» EXTRACT

Segment Open

Hello again! Well ECP let me down. The website said they had 1 bottle of BSD remaining at my local store....however that was not the case. Ended up just getting some Demon Shine for now. Might look into the BSD again later, but wanted something for the weekend.

Anyway, I washed the car and used the Demon Shine, and I'm actually a little impressed with the results, looks good.

However, during the wash I noticed the lower 1/3 of the passenger side is more tar than it is paint!

So thought I should maybe try and remove this. Had a tiny amount of Autoglym Tar & Glue remover left which helped, but I didn't have enough to finish cleaning it all.

So was going to maybe get something for next weekend. Again, looking for a quick, easy (lazy) solution.

So far I have come across CarPro TRIX (Tar & Iron remover). How do you guys rate this product? Does it work well? One thing that annoyed me with AG was that it sometimes seemed to struggle with larger tar spots. Will the CarPro allow me to simply spray on, let it dwell & wipe / rinse off?

Thanks


----------



## DrEskimo (Jan 7, 2016)

Generally agreed that both iron x and tar remover are better as separate products, rather than the combined one with Trix. I've tried Tardis, KKD TarTastic and EZ Tar remover. All worked really well. TarTastic was probably my fav.


----------



## Mcpx (Mar 15, 2016)

Trix looks tempting from a price perspective but I already have Angelwax Revelation which is superb on iron fallout and I have just ordered some TarX. I find that on my regularly maintained car I get very little to none fallout on the bodywork, or it doesn't stick to my lsp, but plenty of tar spots, while the wheels are vice versa, so I'd rather use individual products for specific areas.


----------

Segment Closed

» Named joint coordinates
Segment Open

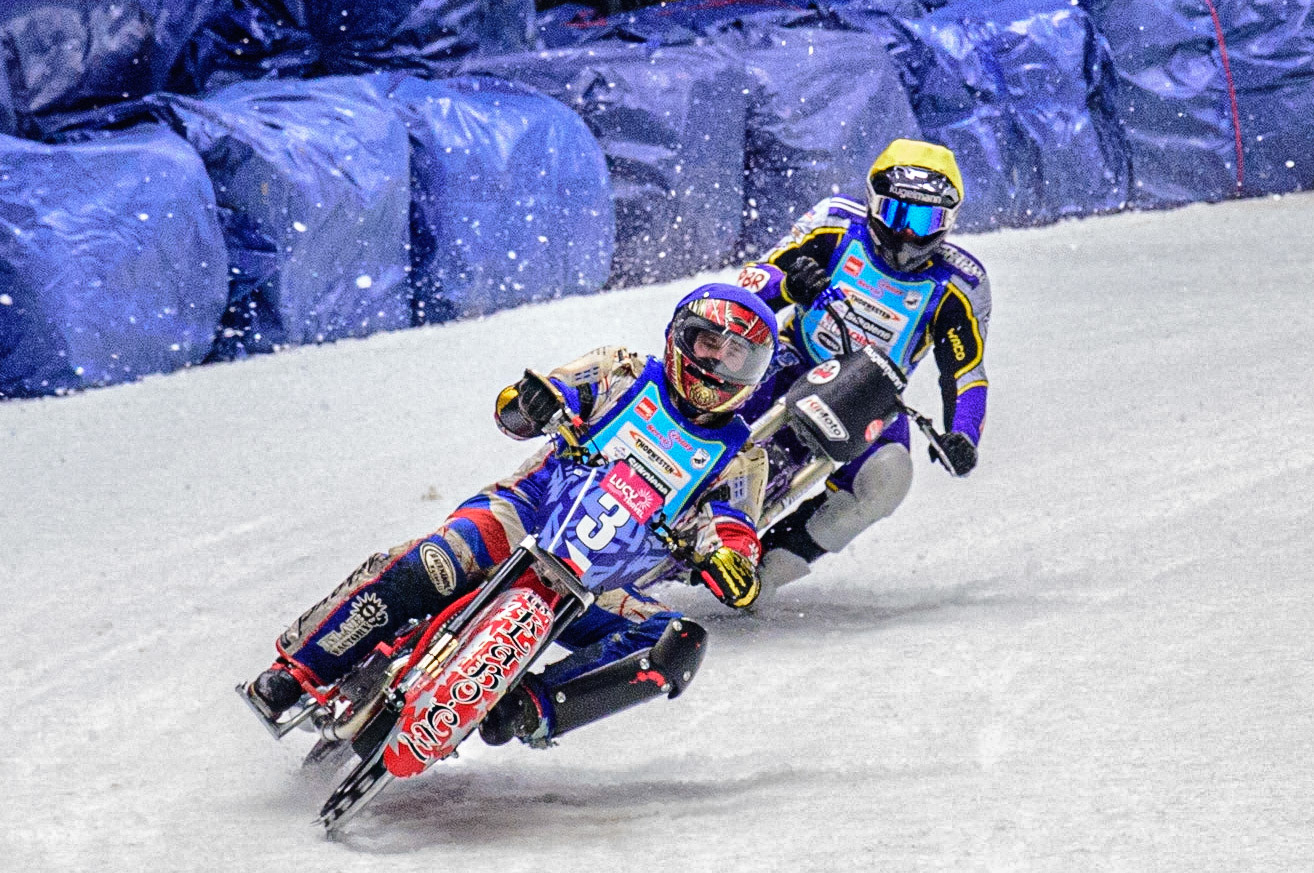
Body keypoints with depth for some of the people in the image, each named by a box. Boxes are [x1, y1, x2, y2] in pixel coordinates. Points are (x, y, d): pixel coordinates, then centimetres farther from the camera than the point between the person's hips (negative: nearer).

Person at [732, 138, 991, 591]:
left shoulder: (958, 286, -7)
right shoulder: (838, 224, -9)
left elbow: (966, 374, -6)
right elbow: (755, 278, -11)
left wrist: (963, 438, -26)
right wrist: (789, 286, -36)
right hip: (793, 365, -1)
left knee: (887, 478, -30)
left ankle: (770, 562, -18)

Segment Closed
Segment Open

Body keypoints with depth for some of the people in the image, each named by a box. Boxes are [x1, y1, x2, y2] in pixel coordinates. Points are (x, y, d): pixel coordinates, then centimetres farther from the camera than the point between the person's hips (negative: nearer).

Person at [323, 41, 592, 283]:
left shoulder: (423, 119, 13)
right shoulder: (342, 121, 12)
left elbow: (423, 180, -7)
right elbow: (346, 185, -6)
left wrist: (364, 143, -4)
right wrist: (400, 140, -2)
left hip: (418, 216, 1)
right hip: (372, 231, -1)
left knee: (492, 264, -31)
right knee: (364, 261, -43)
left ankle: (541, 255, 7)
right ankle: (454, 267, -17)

Segment Closed

» PROBLEM DESCRIPTION
From the thread on tar removers, extract the stretch from "So far I have" through "(Jan 7, 2016)". These items were taken from a different source than the thread.

» COMPLETED EXERCISE
So far I have come across CarPro TRIX (Tar & Iron remover). How do you guys rate this product? Does it work well? One thing that annoyed me with AG was that it sometimes seemed to struggle with larger tar spots. Will the CarPro allow me to simply spray on, let it dwell & wipe / rinse off?

Thanks


----------



## DrEskimo (Jan 7, 2016)